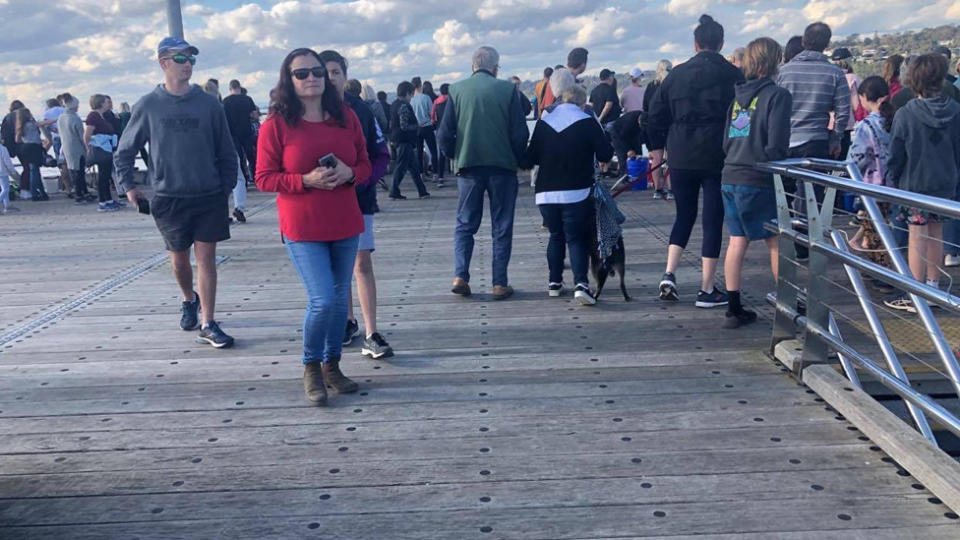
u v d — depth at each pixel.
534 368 4.20
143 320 5.41
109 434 3.49
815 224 3.71
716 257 5.14
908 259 5.27
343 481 2.97
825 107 5.77
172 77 4.46
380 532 2.61
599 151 5.27
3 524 2.72
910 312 5.10
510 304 5.52
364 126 4.25
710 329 4.78
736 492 2.80
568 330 4.86
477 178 5.45
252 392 3.96
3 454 3.30
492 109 5.30
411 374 4.16
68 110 12.57
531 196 11.34
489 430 3.41
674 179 5.14
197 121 4.49
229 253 7.80
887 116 5.63
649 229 8.32
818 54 5.78
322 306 3.63
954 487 2.57
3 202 12.02
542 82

*TASK INSTRUCTIONS*. Your copy should match the data exactly, apart from the images, which are dropped.

*ANSWER AREA*.
u v d — depth at each pixel.
534 368 4.20
143 320 5.41
109 434 3.49
815 224 3.71
716 257 5.14
908 259 5.27
343 481 2.97
825 107 5.77
172 77 4.46
380 532 2.61
599 151 5.27
3 524 2.72
910 312 5.10
510 304 5.52
364 126 4.25
710 329 4.78
736 492 2.80
568 330 4.86
477 178 5.45
252 392 3.96
3 454 3.30
492 109 5.30
411 374 4.16
68 110 12.57
531 196 11.34
489 430 3.41
674 179 5.14
197 121 4.49
229 253 7.80
887 116 5.63
649 229 8.32
818 54 5.78
322 306 3.63
954 487 2.57
3 202 12.02
542 82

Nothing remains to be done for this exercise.